Am I opening up the proverbial can of worms by delving into this topic while I am in a happy and healthy relationship?
Alas, this just further demonstrates the magnetic pull and power of the one that got away. Like the concept of soulmates, this cinematic hyperbole does little more than encourage poor, starry-eyed saps to assign more value to a relationship than it deserves. After all, you can only have a single soul mate — and only one that got away, the latter even enjoying special, posthumous privileges, long after the relationship has run its course. Those that get away will always be remembered as somewhat larger than life — great, mythic, enchanting heroes of your past. They are the most beautiful, the wittiest, the best lovers, the ones who understood us the most. The ones who no one else can measure up to . . . even years later. They are a lovely curse, forever trapped by our nostalgia.
Reminiscing about the past may not be good for us, but it’s actually how our brains are wired, says Colorado-based clinical psychologist Jodi J. De Luca:
“Our memories of the past give meaning to our present and our future. If the feelings associated with a particular memory are enjoyable, then our brains are drawn back to visit that memory over and over again. Such is often the case with the one that got away.”
She likens this effect to a sort of emotional time travel, the kind we experience when listening to a favorite song from our past. When we hear that familiar tune, it’s not unusual to suddenly be overcome by “a vivid constellation of emotions and physiological reaction [such as rapid heartbeats, sweaty palms, excitement or tears] all incredibly occurring as if they were happening today,” says De Luca.
Unlike pop songs, however, former relationships have a tendency to be redefined by rosy retrospection. The popular adage of seeing the world through rose-colored glasses is based on this psychological phenomenon. According to Astroglide’s resident sexologist, Dr. Jess O’Reilly, rosy retrospection is a result of remembering and judging the past more favorably than you assess the present. With time, this distorted view “can negatively affect your experience of the present and expectation for the future.”
She further explains:
“Though this cognitive bias can be positive it if helps to build self-esteem when you inaccurately recall your ex’s behavior as overwhelmingly positive, it can result in distorted recollections of the relationship. These biased memories tend to become more positive over time, as you likely don’t recall the end of the relationship and focus on the neutral and positive elements as time passes.”
Our brains respond the same way to brief, whirlwind relationships, like summer flings or vacation romances, where we are more likely “to idealize the unknown,” says O’Reilly:
“When you first meet a new love interest, you tend to subconsciously fill in the gaps with details that reflect your personal desires. You make positive, perfection-based assumptions because you want to like them…”
The problem is that no one is perfect, and “the more you learn about them, the less you’ll idealize them.” With a fling, you don’t have enough time to see that side.
An Attempt to Fix the Past
Clinical psychotherapist Kevon Owen offers another reason as to why we often glorify past relationships. We simply want to right our wrongs.
“Finding things that are lost, getting the win, fixing what was broken. The one who got away can be a very distracting spot in the direction our life is heading because they can be all those things,” he says.

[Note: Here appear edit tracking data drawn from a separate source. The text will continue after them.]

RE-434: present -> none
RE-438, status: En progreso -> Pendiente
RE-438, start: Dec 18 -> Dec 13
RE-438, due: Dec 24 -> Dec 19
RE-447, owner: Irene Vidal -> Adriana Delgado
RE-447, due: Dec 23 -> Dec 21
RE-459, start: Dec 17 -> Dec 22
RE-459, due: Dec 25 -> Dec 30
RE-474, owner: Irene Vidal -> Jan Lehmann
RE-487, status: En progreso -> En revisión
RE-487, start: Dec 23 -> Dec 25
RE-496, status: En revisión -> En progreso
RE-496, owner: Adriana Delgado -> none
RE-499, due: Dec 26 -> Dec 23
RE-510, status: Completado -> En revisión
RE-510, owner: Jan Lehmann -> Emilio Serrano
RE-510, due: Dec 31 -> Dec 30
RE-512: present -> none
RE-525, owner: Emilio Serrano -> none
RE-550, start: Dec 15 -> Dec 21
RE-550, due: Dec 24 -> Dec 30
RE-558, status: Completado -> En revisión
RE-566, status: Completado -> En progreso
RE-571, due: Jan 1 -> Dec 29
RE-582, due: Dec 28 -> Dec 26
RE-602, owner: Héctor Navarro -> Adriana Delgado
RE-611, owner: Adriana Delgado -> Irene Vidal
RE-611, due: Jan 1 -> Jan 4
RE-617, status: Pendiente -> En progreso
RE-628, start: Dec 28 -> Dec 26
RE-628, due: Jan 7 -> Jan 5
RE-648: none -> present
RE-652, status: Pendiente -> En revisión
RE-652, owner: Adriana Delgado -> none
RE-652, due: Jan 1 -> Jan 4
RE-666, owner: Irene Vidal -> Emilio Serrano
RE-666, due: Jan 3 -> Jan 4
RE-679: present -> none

In an ideal world, he explains, we’d learn and grow to move past these perceived errors, “but the chance to do it with the person who got away may be gone, and that can be very difficult to reconcile. The one who got away can symbolize failure in many areas.”
This is when holding on to the past can start to negatively impact our present. Owen says framing someone as the one that got away can lead to self-esteem issues, as well as sabotaging current and future relationships. After all, who can compete with a romanticized ideal?
Letting the One Who Got Away Go
As I’ve been writing this post, I can’t help but admit to having a few fleeting, rose-tinged flashbacks to previous relationships. And yes, one with someone that I thought might have been the one, but instead became the one who got away.
You might think that the best way to get over these people is to avoid thinking about them altogether (or at least, that’s what I assume), but that isn’t necessarily the case. In fact, denying the existence of the relationship suggests that you’re not quite over them, says Owen.
Rather, he says, the most important step to take is to realize that the one who got away is gone: “You don’t want to be with someone who doesn’t want to be with you or wasn’t willing to work to improve your relationship.”
To help you take this step, try implementing these tactics:
- Make a list of reasons why the relationship worked, and one for why it didn’t work. “Putting it on paper helps you think more realistically about the relationship,” according to O’Reilly.
- Stop following their social media. If you can’t quit cold turkey, “wean yourself off a little at a time,” says O’Reilly. One of her clients opted to do 10 pushups every time she wanted to check her ex’s page. Over time, the urge subsides.
- Try to stay in the present. If we let our minds wander too often to past regrets and mistakes, it can lead to depression, anxiety, illness, and other problems, says De Luca. As much as possible, focus on moving forward and establishing realistic goals “to promote a positive outlook for the future.”
Do you have someone who got away? How did you get over them?